Pharmazie
Kegelschnecken sind Räuber. Die meisten Arten der Gattung Conus
lauern in den Korallenriffen des Indopazifiks und attackieren ihre Opfer,
kleine Fische, mit giftigen Harpunen. Die Beute wird von Krämpfen
geschüttelt und sinkt dann gelähmt zu Boden. Die Nervengifte dieser
heimtückischen Unterwasserjäger, kleine Eiweißmoleküle aus 20 bis 30
Aminosäuren, beschäftigen seit einigen Jahren auch die pharmazeutische
Industrie.
Es war ein Außenseiter, die Neurex Corporation, der sich von den neuen
Conotoxinen wirtschaftlichen Erfolg versprach. Das kalifornische
Biotechnologieunternehmen hoffte auf neue Schmerzmittel. Auch Medikamente, die
die Nervenzellen bei Schlaganfällen oder Schädel-Hirn-Traumen vor dem Untergang
schützen, schienen möglich.
Die Forschung an den Schneckengiften beginnt sich nun auszuzahlen: Auch wenn
noch immer Verluste im zweistelligen Millionenbereich anfallen, Neurex ist
mittlerweile arriviert und hat einen Börsenwert von etwa 700 Millionen US-Dollar.

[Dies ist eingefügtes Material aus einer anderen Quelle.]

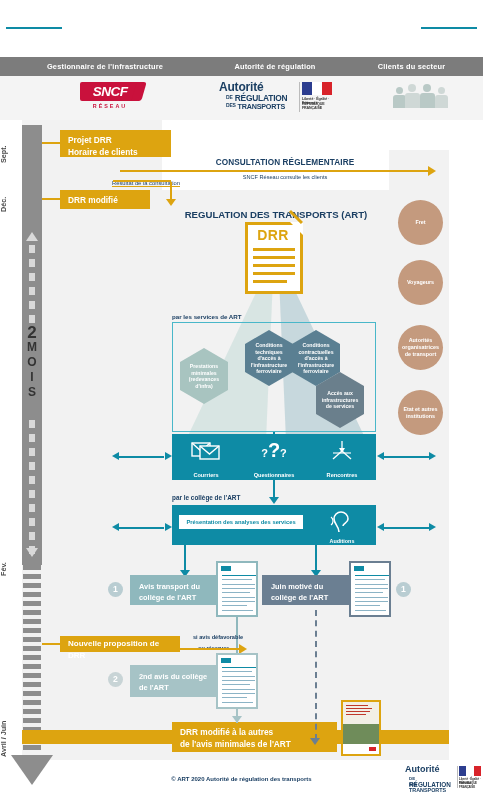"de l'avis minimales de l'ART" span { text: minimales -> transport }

Die Fusion mit der irischen Pharmagruppe Elan, einem Spezialisten für innovative
Arzneiformen, soll die Märkte außerhalb Amerikas erschließen helfen. Das
Unternehmen bringt einen Wirkstoff mit in die Ehe, der die Behandlung schwerer
Schmerzzustände revolutionieren könnte. Ziconotide oder SNX-111, ein Peptid aus
24 Aminosäuren, blockiert gezielt eine bestimmte Gruppe von Calciumkanälen, die
nur in Nervenzellen vorkommen. Die Schmerzbotschaft erreicht das Gehirn nicht.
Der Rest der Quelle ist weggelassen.